> [Data for analysis]:

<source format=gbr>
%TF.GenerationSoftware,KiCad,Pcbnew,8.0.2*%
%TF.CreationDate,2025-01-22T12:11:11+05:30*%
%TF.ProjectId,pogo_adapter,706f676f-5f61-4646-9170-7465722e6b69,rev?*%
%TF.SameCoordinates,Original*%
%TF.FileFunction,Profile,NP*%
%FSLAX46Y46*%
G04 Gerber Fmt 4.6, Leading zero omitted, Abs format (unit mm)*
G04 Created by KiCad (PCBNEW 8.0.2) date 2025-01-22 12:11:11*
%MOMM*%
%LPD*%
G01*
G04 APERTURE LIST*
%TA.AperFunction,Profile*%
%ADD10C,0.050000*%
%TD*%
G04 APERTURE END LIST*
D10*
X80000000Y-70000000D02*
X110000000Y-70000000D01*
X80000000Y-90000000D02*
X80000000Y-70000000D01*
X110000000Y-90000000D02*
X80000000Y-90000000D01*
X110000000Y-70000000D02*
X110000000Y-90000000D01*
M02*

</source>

...

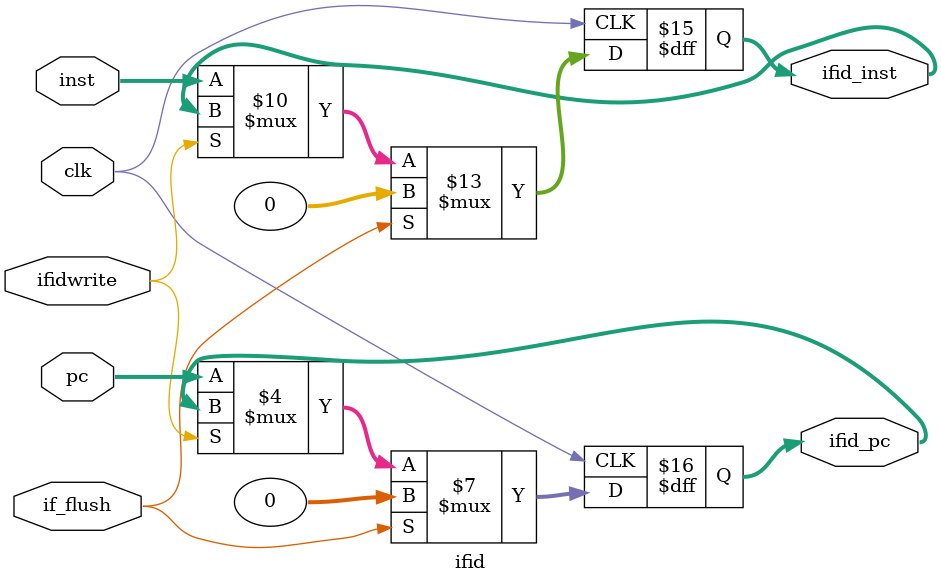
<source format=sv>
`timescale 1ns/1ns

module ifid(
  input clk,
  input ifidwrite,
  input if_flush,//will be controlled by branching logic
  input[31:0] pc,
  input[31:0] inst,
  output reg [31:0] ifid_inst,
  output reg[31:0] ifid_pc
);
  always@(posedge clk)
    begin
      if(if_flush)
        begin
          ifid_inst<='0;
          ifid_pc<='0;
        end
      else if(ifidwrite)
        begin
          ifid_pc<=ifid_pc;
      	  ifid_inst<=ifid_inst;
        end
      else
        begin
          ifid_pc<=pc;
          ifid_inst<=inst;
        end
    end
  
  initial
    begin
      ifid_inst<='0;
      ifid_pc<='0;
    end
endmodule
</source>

--

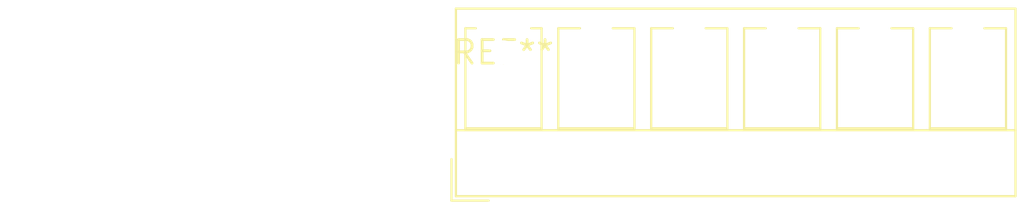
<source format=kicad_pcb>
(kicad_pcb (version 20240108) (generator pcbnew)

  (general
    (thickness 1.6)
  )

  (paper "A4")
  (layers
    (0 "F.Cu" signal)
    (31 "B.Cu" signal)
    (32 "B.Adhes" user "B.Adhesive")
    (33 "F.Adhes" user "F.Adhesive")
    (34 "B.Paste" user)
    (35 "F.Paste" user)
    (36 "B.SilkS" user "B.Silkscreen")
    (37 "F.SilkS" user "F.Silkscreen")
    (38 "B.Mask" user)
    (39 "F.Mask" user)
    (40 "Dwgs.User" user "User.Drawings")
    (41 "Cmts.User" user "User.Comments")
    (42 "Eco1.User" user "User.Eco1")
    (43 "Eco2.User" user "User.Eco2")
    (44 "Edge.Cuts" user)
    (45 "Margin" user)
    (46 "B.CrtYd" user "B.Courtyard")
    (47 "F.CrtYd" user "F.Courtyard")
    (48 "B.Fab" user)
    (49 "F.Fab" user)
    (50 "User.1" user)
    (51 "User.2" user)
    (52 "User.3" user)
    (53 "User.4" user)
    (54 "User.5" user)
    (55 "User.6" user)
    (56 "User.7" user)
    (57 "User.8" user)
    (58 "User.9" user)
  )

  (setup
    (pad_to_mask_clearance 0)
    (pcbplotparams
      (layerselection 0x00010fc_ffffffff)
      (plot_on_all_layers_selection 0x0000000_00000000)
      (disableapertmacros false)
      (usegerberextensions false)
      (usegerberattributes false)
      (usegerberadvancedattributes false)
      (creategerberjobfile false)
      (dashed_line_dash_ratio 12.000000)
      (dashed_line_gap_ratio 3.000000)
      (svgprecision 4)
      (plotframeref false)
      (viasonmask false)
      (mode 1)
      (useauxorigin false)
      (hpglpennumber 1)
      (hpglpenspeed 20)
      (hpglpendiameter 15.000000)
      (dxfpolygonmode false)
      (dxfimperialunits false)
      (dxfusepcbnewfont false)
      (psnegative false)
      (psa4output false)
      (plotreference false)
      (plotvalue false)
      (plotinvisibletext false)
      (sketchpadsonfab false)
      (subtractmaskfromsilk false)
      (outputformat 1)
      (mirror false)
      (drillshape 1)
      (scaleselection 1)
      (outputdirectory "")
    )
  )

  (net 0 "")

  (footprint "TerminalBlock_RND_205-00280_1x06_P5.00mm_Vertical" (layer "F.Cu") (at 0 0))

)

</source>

> [Work to be completed]:
State how many lines of the data above contain the string "APERTURE", and give no other words.

> [Response]:
2